Method Used to Design WWW Information

The method used to design Searching for Online Information is called "Essential Modeling". The parts of the process are described in Larry Constantine's article "Essential Modeling: Use Cases for User Interfaces", Interactions April 1995, v. II, no. 2, 34-46.

I could not say that I followed the process through perfectly; however, it influenced, guided and directed my thought, particularly during the earliest development. After defining the parts of the document and representing the parts in the graphic, the thought of describing searching was added. After that, much of the development has been through gradual observation and iteration over and over and over. I'm not sure if I've loaded the file into an editor 200 times and changed or added something, but it's possible!
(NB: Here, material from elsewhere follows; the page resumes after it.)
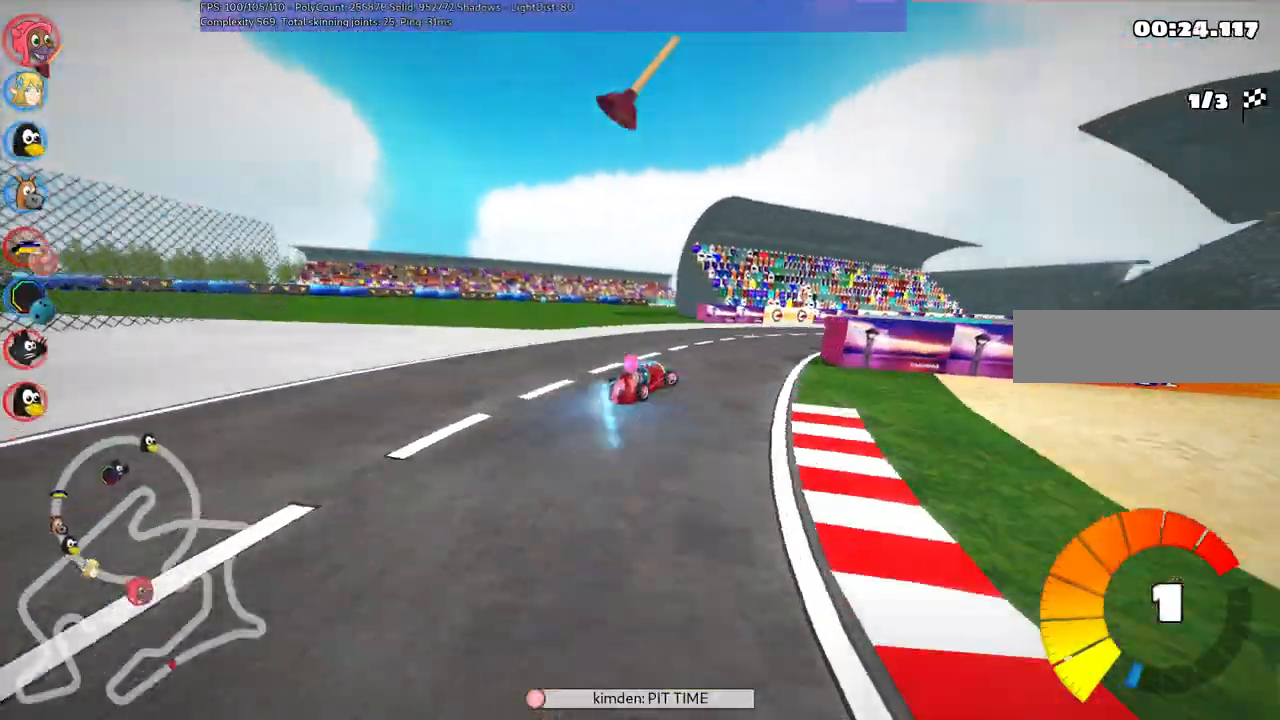
{"keys": ["up"], "events": [[133, "n", "up"], [267, "right", "up"]]}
How the parts of Essential Modeling relate

 ---------------------                                 -----------------
| Use case or set of  |        facilitates the        |                 |
| closely related use |<-------identification of------| User Role Model |
| cases.              |                               |                 |
 ---------------------                                 -----------------
      ^
      |supports
      |
 ------------------
|                  |
| Each Use Context |
|                  |
 ------------------
      |
      |guides the derivation of
      V
 -----------------
|                 |
| Detailed User   |                      The resulting presentation
|Interface Design |
 -----------------

Each of the objects in the diagram represents elements of each phase of the project and also the resulting model based on all of the same types of elements. For example, the individual use cases are represented by the "use case" object in the diagram, and the same object represents the Use Case Model that is made up of all of the individual use cases. "Object" here means the labeled parts of the diagram above.

"A user role model is simply a list of identified user roles along with their defining or distinguishing characteristics."

"The essential model presents an ideal design target."

"A use context model is a collection of abstract user interface elements representing needed or desired capabilities - materials, tools, and work areas - to be provided by a system in support of one or more use cases."

Questions asked during the design process

"What is the essential purpose of such an applet?"

Objective: Show how, what, when, where, why to search for online information.

"Identify user roles that imply differing needs and distinct patterns of usage."

Starting with the user roles, identify essential use cases.

Derive use contexts from the essential use case model.